3 years ago

Automated Gait Analysis Detects Improvements after Intracellular σ Peptide Administration in a Rat Hemisection Model of Spinal Cord Injury

Trevor R. Ham, Mahmoud Farrag, Andrew M. Soltisz, Emily H. Lakes, Kyle D. Allen, Nic D. Leipzig


A promising treatment strategy for spinal cord injury (SCI) is to reduce inhibition from chondroitin sulfate proteoglycans (CSPGs).
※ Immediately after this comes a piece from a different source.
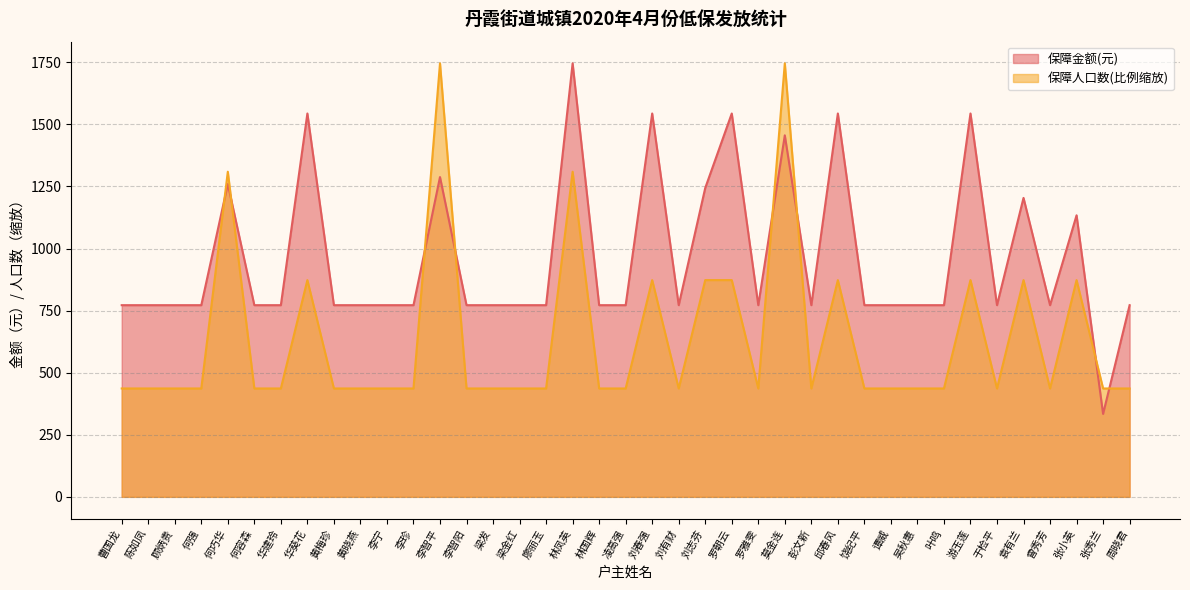

How many times do 保障人口数 and 保障金额(元) cross each other?

8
For example, administering intracellular σ peptide (ISP) can improve the ability of axons to cross inhibitory CSPGs and improve function in rodent models of SCI. To translate such treatments into the clinic, we need robust and sensitive methods for studying rodent models. In this study, we applied a newly developed suite of quantitative gait analysis tools: gait analysis instrumentation and technology optimized for rodents (GAITOR), which consists of an arena and open-source software (AGATHA: automated gait analysis through hues and areas). We showed that GAITOR can be used to detect subtle functional improvements (measured by hindlimb duty factor imbalance) in rats following ISP administration in a T10 hemisection injury model. We demonstrated that SCI-specific parameters (right paw placement accuracy and phase dispersion) can be easily added to GAITOR to track recovery. We confirmed the gait observations via retrograde tracer uptake. We concluded that GAITOR is a powerful tool for measuring recovery after moderate/mild SCI, and could be used to replace expensive/inflexible commercially-available gait analysis techniques.